- Main 2018 reissue cover; original cover has Cardona wearing sunglasses

Single by Trinidad Cardona
- Language: English; Spanish; Portuguese;
- Released: June 21, 2017
- Length: 2:40
- Label: Island
- Songwriters: Trinidad Cardona; Dernst Emile II; Willie Darnell Brooks;
- Producers: D'Mile; Willstrumentals;

Trinidad Cardona singles chronology
| "Summer Love" (2017) | "Dinero" (2017) | "Jennifer" (2017) |

Music video
- "Dinero" on YouTube

= Dinero (Trinidad Cardona song) =

"Dinero" is a song by American singer Trinidad Cardona, originally released on June 21, 2017, by Citi U.S., before being edited and reissued on February 2, 2018, by Island Records. It was produced by D'Mile and Willstrumentals. The song did not gain significant attention until 2021, when it went viral on video sharing app TikTok, subsequently charting across Europe.

==Background==
Cardona initially recorded several songs in 2017, including "Dinero" and the viral hit "Jennifer", before he was signed to Island Records. After his first two albums failed to gain any substantial success, Island dropped Cardona in 2018, after which he began working odd jobs while "remaining hopeful about his music career". While working as a food delivery driver in early 2021, Cardona wrote down on a vision board that he wanted to go viral on TikTok: "Don't know how, don't know what.
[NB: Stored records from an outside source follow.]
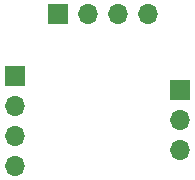
<source format=gbr>
%TF.GenerationSoftware,KiCad,Pcbnew,9.0.0*%
%TF.CreationDate,2025-05-17T14:57:31+07:00*%
%TF.ProjectId,PCB AS5600 satuan,50434220-4153-4353-9630-302073617475,rev?*%
%TF.SameCoordinates,Original*%
%TF.FileFunction,Soldermask,Top*%
%TF.FilePolarity,Negative*%
%FSLAX46Y46*%
G04 Gerber Fmt 4.6, Leading zero omitted, Abs format (unit mm)*
G04 Created by KiCad (PCBNEW 9.0.0) date 2025-05-17 14:57:31*
%MOMM*%
%LPD*%
G01*
G04 APERTURE LIST*
%ADD10R,1.700000X1.700000*%
%ADD11O,1.700000X1.700000*%
G04 APERTURE END LIST*
D10*
%TO.C,J1*%
X100600000Y-59100000D03*
D11*
X100600000Y-61640000D03*
X100600000Y-64180000D03*
X100600000Y-66720000D03*
%TD*%
D10*
%TO.C,J2*%
X114600000Y-60320000D03*
D11*
X114600000Y-62860000D03*
X114600000Y-65400000D03*
%TD*%
D10*
%TO.C,J3*%
X104300000Y-53900000D03*
D11*
X106840000Y-53900000D03*
X109380000Y-53900000D03*
X111920000Y-53900000D03*
%TD*%
M02*

</source>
And boom, manifestations." Two months later, his family alerted him that "Dinero" was going viral on TikTok, appearing in several dance challenges. Cardona later re-signed with Island based on the success of the track.

==Charts==
===Weekly charts===

Weekly chart performance for "Dinero"
| Chart (2021) | Peak position |
|---|---|
| Austria (Ö3 Austria Top 40) | 18 |
| Belgium (Ultratop 50 Flanders) | 39 |
| Belgium (Ultratop 50 Wallonia) | 26 |
| Canada (Canadian Hot 100) | 40 |
| Denmark (Tracklisten) | 32 |
| France (SNEP) | 25 |
| Germany (GfK) | 23 |
| Global 200 (Billboard) | 46 |
| Greece (IFPI) | 14 |
| Hungary (Stream Top 40) | 24 |
| Ireland (IRMA) | 62 |
| Lithuania (AGATA) | 39 |
| Netherlands (Single Top 100) | 21 |
| Poland Airplay (ZPAV) | 48 |
| Portugal (AFP) | 11 |
| Sweden (Sverigetopplistan) | 67 |
| Switzerland (Schweizer Hitparade) | 11 |
| UK Singles (OCC) | 50 |
| US Bubbling Under Hot 100 (Billboard) | 18 |
| US Rhythmic (Billboard) | 37 |

===Year-end charts===

Year-end chart performance for "Dinero"
| Chart (2021) | Position |
|---|---|
| France (SNEP) | 150 |
| Portugal (AFP) | 122 |
| Switzerland (Schweizer Hitparade) | 95 |

==Certifications==

Certifications and sales for "Dinero"
| Region | Certification | Certified units/sales |
| Brazil (Pro-Música Brasil) | 2× Platinum | 120,000^{‡} |
| France (SNEP) | Platinum | 200,000^{‡} |
| New Zealand (RMNZ) | Gold | 15,000^{‡} |
| Poland (ZPAV) | Gold | 25,000^{‡} |
| Portugal (AFP) | Gold | 5,000^{‡} |
| United Kingdom (BPI) | Silver | 200,000^{‡} |
| United States (RIAA) | Gold | 500,000^{‡} |
^{‡} Sales+streaming figures based on certification alone.